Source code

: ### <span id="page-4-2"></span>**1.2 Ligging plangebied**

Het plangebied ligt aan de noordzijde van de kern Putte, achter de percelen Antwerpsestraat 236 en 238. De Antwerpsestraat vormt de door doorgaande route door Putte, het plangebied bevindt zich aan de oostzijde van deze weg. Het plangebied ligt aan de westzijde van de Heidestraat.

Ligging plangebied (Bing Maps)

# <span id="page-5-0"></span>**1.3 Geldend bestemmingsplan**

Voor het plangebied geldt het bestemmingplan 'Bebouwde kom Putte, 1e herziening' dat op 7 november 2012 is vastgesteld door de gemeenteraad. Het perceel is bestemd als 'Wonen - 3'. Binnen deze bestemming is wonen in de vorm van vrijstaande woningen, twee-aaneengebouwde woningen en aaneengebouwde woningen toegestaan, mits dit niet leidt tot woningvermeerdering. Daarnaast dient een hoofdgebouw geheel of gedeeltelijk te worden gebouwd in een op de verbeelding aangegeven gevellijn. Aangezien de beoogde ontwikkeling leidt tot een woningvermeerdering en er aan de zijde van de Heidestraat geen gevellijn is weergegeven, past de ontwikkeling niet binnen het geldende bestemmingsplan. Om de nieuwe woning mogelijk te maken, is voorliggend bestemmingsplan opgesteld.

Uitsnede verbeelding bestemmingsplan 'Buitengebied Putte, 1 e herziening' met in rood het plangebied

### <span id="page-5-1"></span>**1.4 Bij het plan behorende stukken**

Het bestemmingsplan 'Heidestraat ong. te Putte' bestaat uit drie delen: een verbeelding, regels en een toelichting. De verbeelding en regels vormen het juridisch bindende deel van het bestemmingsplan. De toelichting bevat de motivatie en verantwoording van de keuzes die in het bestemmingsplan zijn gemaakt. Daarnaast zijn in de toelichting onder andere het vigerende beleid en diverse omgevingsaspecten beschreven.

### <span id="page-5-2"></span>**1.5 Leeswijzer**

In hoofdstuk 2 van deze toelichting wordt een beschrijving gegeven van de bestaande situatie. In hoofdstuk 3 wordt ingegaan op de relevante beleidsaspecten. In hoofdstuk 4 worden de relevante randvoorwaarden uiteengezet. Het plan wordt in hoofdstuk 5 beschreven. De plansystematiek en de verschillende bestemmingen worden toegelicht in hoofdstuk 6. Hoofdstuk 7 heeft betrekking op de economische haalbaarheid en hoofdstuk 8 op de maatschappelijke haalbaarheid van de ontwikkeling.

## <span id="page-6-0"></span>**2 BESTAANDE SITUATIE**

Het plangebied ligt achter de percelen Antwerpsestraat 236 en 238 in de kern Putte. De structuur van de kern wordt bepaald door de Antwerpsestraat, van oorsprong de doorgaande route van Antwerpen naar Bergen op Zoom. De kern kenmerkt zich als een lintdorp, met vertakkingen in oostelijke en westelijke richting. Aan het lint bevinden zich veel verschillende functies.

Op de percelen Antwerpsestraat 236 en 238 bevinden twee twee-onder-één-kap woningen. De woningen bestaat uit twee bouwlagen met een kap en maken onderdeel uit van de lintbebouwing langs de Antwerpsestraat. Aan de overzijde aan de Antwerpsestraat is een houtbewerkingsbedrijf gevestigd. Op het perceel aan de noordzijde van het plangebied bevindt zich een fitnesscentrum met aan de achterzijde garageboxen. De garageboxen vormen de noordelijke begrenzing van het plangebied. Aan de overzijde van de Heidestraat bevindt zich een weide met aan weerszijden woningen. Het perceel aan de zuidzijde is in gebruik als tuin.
------------------------------
* [PROBLEM DESCRIPTION]: Repeat the records above exactly, with nothing left out.

* [RESPONSE TO THE TASK]:
Source code

: ### <span id="page-4-2"></span>**1.2 Ligging plangebied**

Het plangebied ligt aan de noordzijde van de kern Putte, achter de percelen Antwerpsestraat 236 en 238. De Antwerpsestraat vormt de door doorgaande route door Putte, het plangebied bevindt zich aan de oostzijde van deze weg. Het plangebied ligt aan de westzijde van de Heidestraat.

Ligging plangebied (Bing Maps)

# <span id="page-5-0"></span>**1.3 Geldend bestemmingsplan**

Voor het plangebied geldt het bestemmingplan 'Bebouwde kom Putte, 1e herziening' dat op 7 november 2012 is vastgesteld door de gemeenteraad. Het perceel is bestemd als 'Wonen - 3'. Binnen deze bestemming is wonen in de vorm van vrijstaande woningen, twee-aaneengebouwde woningen en aaneengebouwde woningen toegestaan, mits dit niet leidt tot woningvermeerdering. Daarnaast dient een hoofdgebouw geheel of gedeeltelijk te worden gebouwd in een op de verbeelding aangegeven gevellijn. Aangezien de beoogde ontwikkeling leidt tot een woningvermeerdering en er aan de zijde van de Heidestraat geen gevellijn is weergegeven, past de ontwikkeling niet binnen het geldende bestemmingsplan. Om de nieuwe woning mogelijk te maken, is voorliggend bestemmingsplan opgesteld.

Uitsnede verbeelding bestemmingsplan 'Buitengebied Putte, 1 e herziening' met in rood het plangebied

### <span id="page-5-1"></span>**1.4 Bij het plan behorende stukken**

Het bestemmingsplan 'Heidestraat ong. te Putte' bestaat uit drie delen: een verbeelding, regels en een toelichting. De verbeelding en regels vormen het juridisch bindende deel van het bestemmingsplan. De toelichting bevat de motivatie en verantwoording van de keuzes die in het bestemmingsplan zijn gemaakt. Daarnaast zijn in de toelichting onder andere het vigerende beleid en diverse omgevingsaspecten beschreven.

### <span id="page-5-2"></span>**1.5 Leeswijzer**

In hoofdstuk 2 van deze toelichting wordt een beschrijving gegeven van de bestaande situatie. In hoofdstuk 3 wordt ingegaan op de relevante beleidsaspecten. In hoofdstuk 4 worden de relevante randvoorwaarden uiteengezet. Het plan wordt in hoofdstuk 5 beschreven. De plansystematiek en de verschillende bestemmingen worden toegelicht in hoofdstuk 6. Hoofdstuk 7 heeft betrekking op de economische haalbaarheid en hoofdstuk 8 op de maatschappelijke haalbaarheid van de ontwikkeling.

## <span id="page-6-0"></span>**2 BESTAANDE SITUATIE**

Het plangebied ligt achter de percelen Antwerpsestraat 236 en 238 in de kern Putte. De structuur van de kern wordt bepaald door de Antwerpsestraat, van oorsprong de doorgaande route van Antwerpen naar Bergen op Zoom. De kern kenmerkt zich als een lintdorp, met vertakkingen in oostelijke en westelijke richting. Aan het lint bevinden zich veel verschillende functies.

Op de percelen Antwerpsestraat 236 en 238 bevinden twee twee-onder-één-kap woningen. De woningen bestaat uit twee bouwlagen met een kap en maken onderdeel uit van de lintbebouwing langs de Antwerpsestraat. Aan de overzijde aan de Antwerpsestraat is een houtbewerkingsbedrijf gevestigd. Op het perceel aan de noordzijde van het plangebied bevindt zich een fitnesscentrum met aan de achterzijde garageboxen. De garageboxen vormen de noordelijke begrenzing van het plangebied. Aan de overzijde van de Heidestraat bevindt zich een weide met aan weerszijden woningen. Het perceel aan de zuidzijde is in gebruik als tuin.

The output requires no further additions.